── Data provided
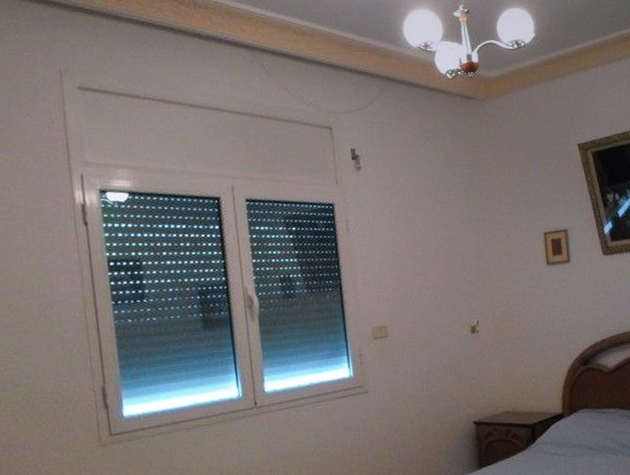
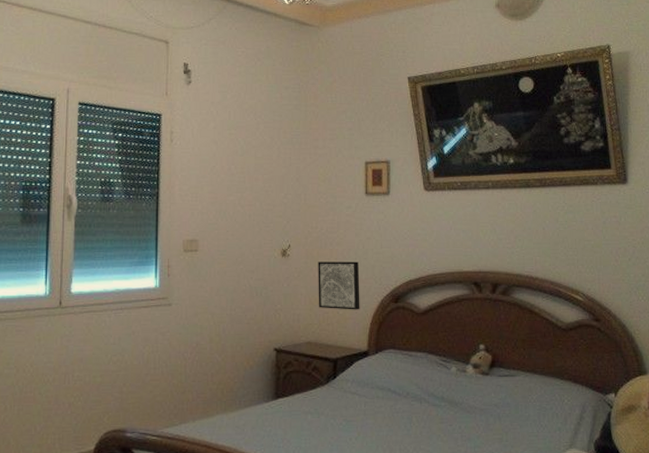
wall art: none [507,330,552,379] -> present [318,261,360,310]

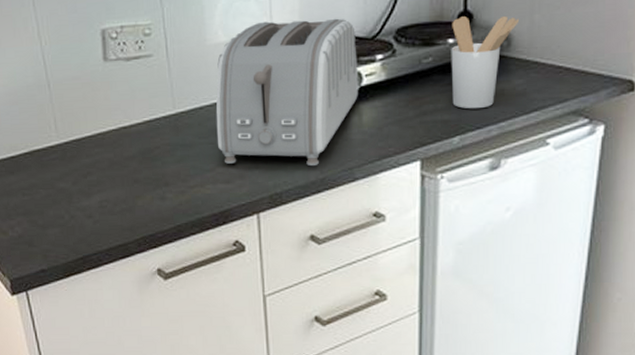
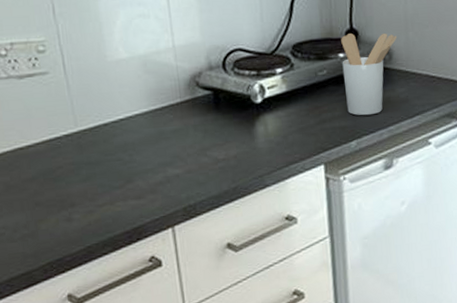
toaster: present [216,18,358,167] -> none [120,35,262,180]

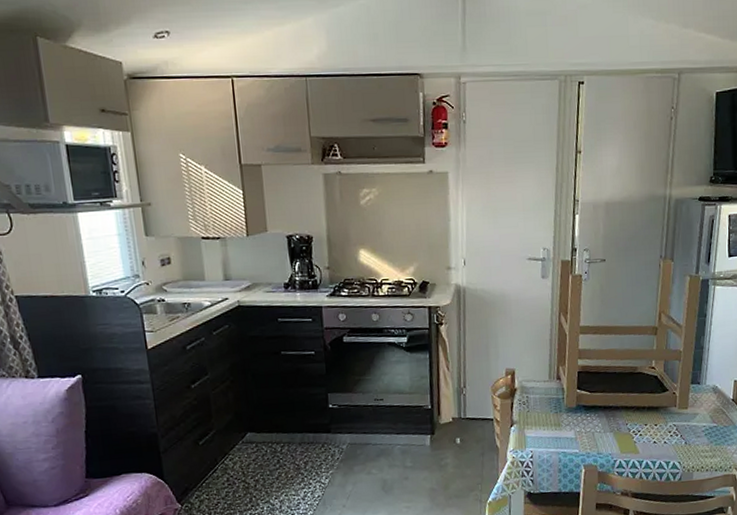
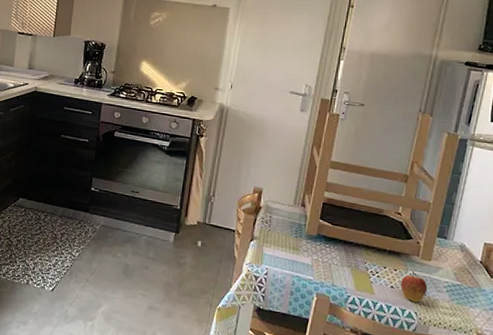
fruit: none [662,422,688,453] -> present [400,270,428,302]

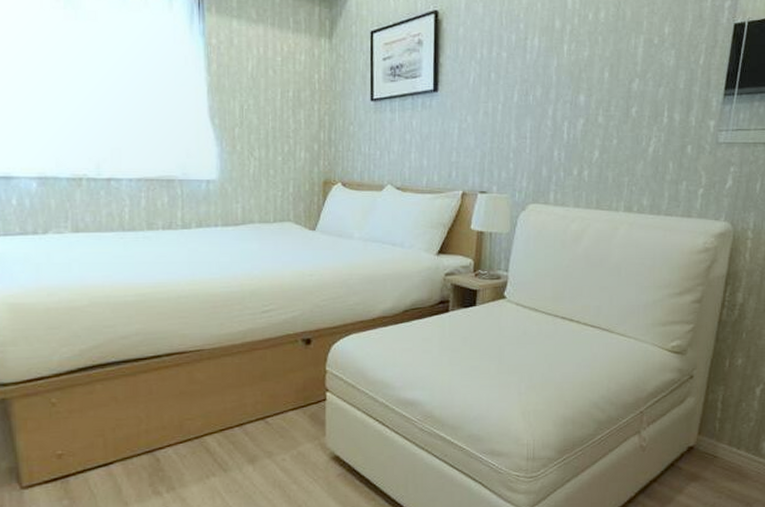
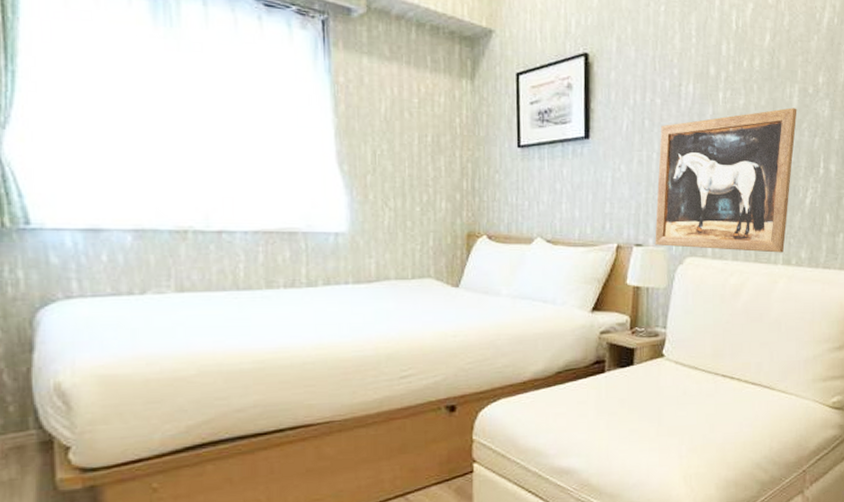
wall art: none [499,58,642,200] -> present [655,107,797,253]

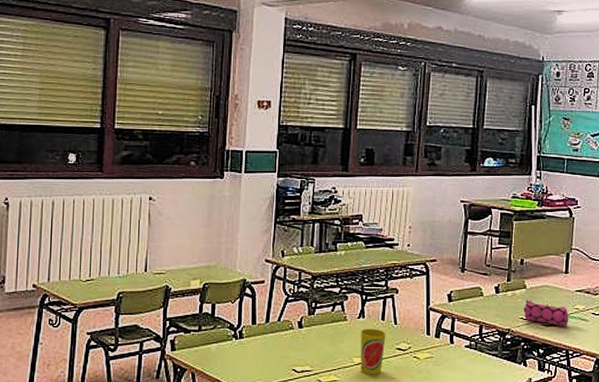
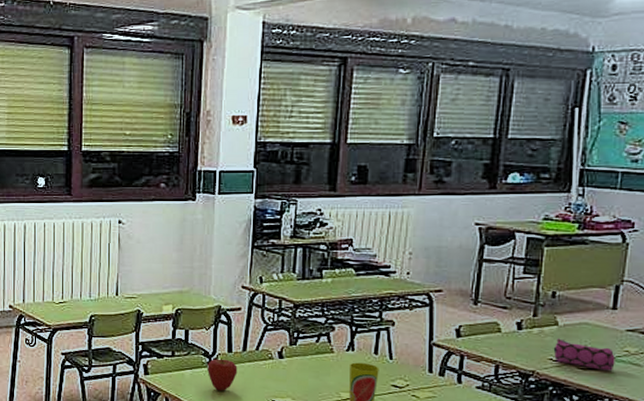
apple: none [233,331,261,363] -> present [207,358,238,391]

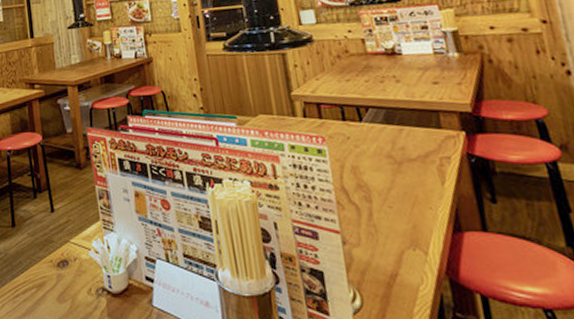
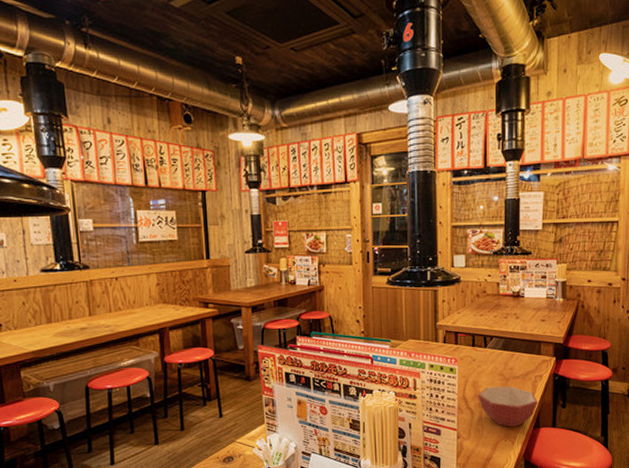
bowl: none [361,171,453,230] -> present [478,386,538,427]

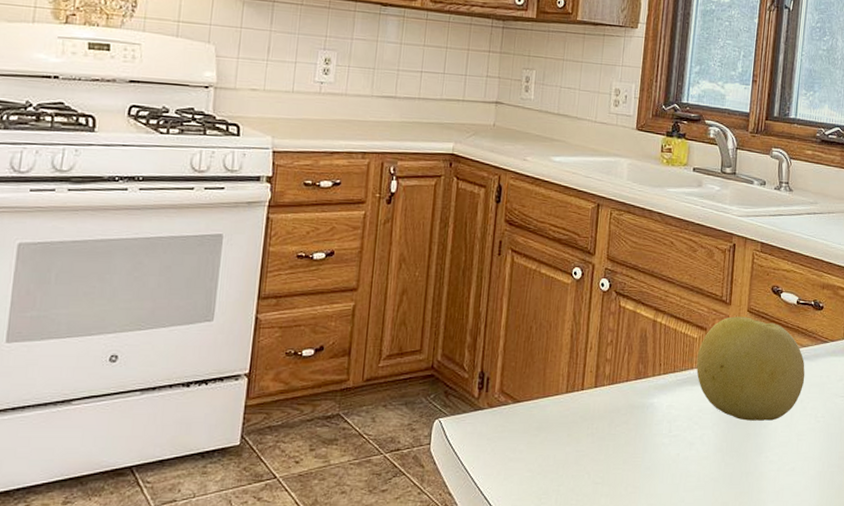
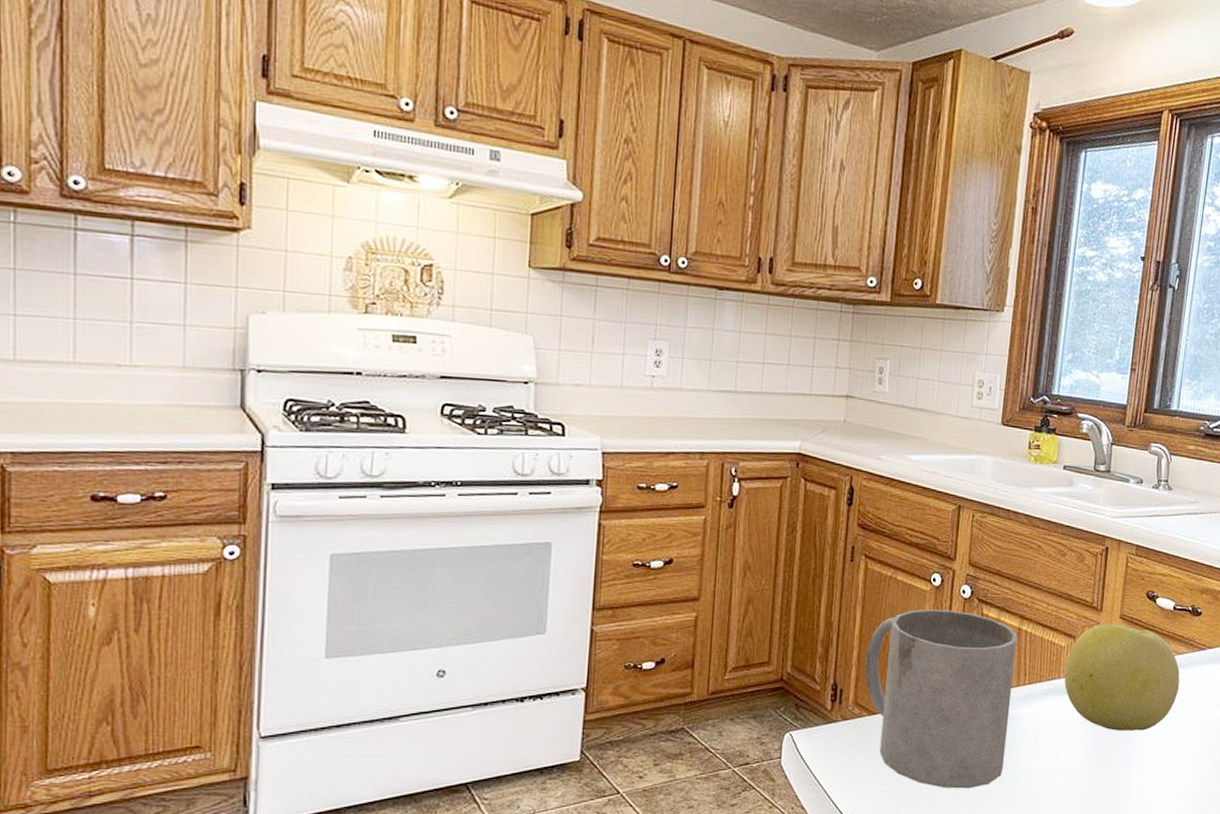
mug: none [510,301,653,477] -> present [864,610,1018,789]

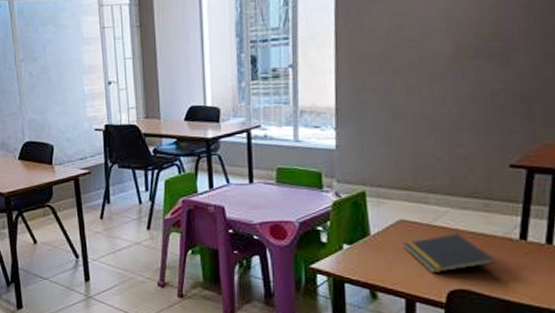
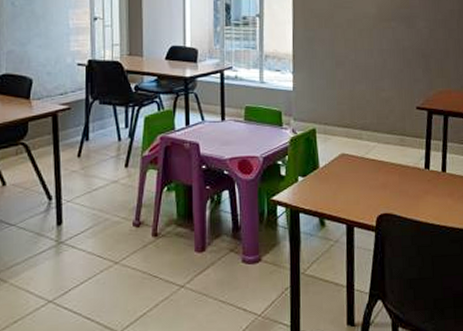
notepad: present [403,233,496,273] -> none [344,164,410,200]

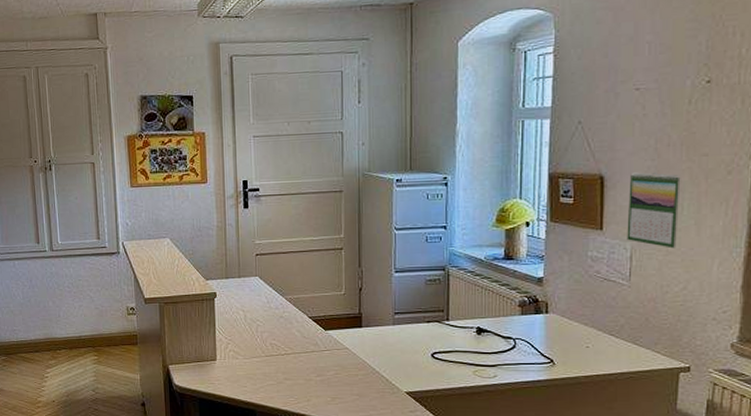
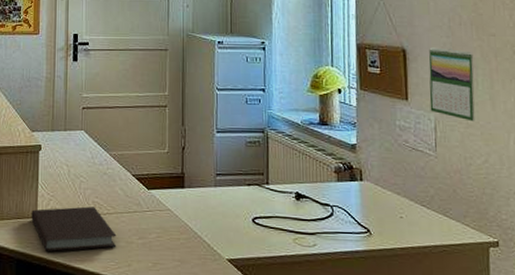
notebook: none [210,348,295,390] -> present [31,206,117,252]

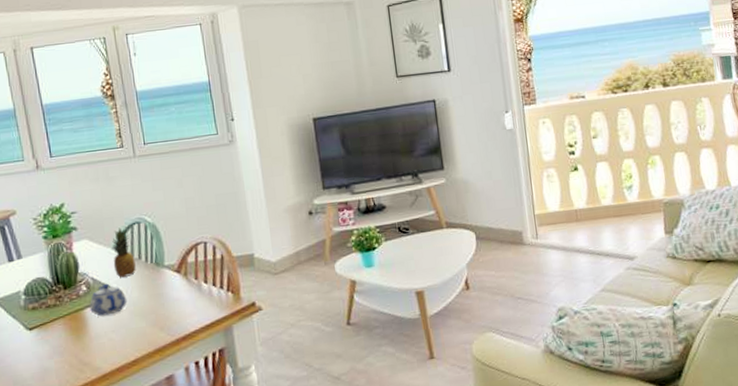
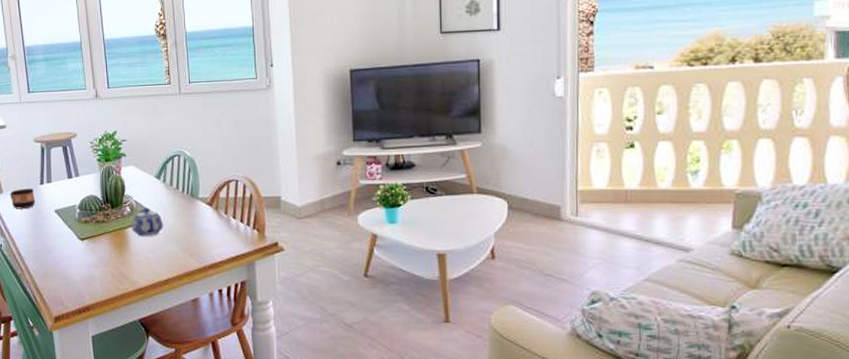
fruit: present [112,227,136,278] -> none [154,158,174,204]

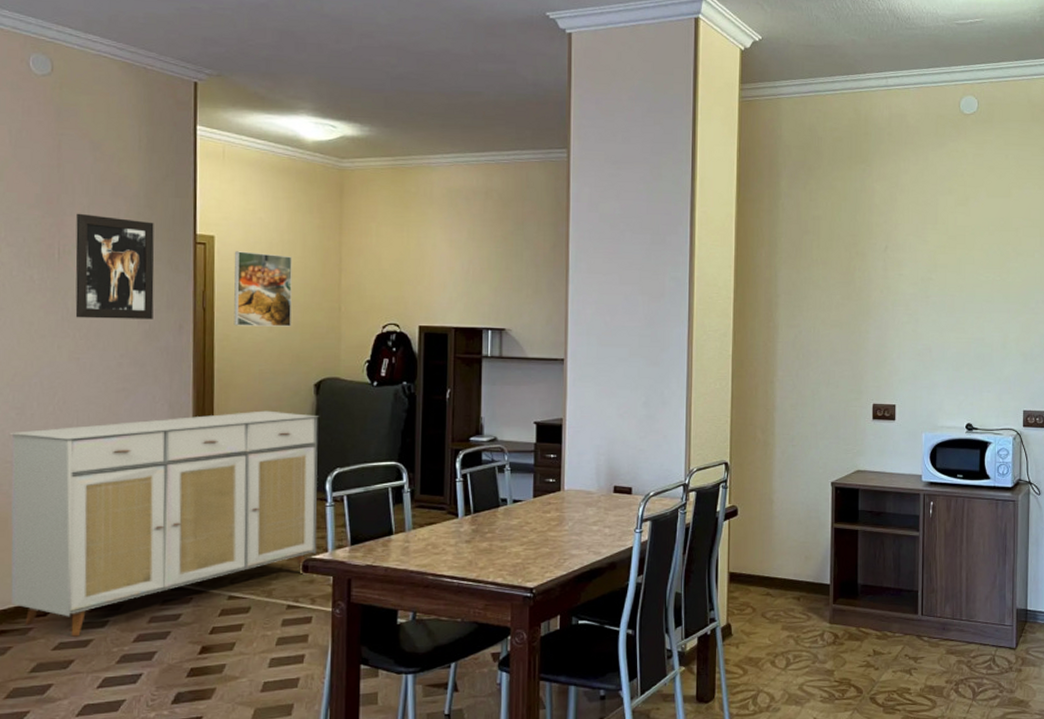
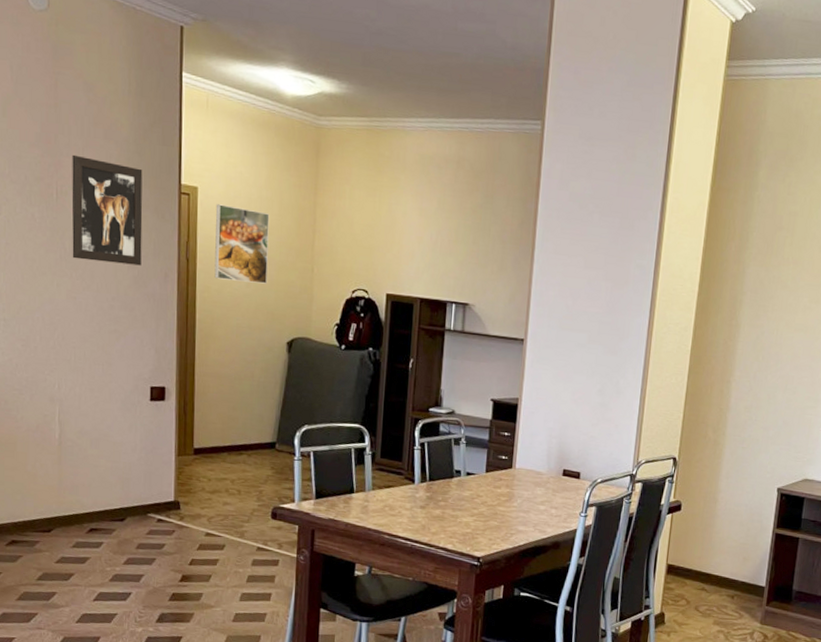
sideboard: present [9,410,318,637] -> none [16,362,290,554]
────
• [Your assignment] Here the job is to print all the data exactly, skipping any image.

• [Task answer]
wall art: none [507,330,552,379] -> present [318,261,360,310]

toaster: present [216,18,358,167] -> none [120,35,262,180]

fruit: none [662,422,688,453] -> present [400,270,428,302]

wall art: none [499,58,642,200] -> present [655,107,797,253]

apple: none [233,331,261,363] -> present [207,358,238,391]

bowl: none [361,171,453,230] -> present [478,386,538,427]

mug: none [510,301,653,477] -> present [864,610,1018,789]

notepad: present [403,233,496,273] -> none [344,164,410,200]

notebook: none [210,348,295,390] -> present [31,206,117,252]

fruit: present [112,227,136,278] -> none [154,158,174,204]

sideboard: present [9,410,318,637] -> none [16,362,290,554]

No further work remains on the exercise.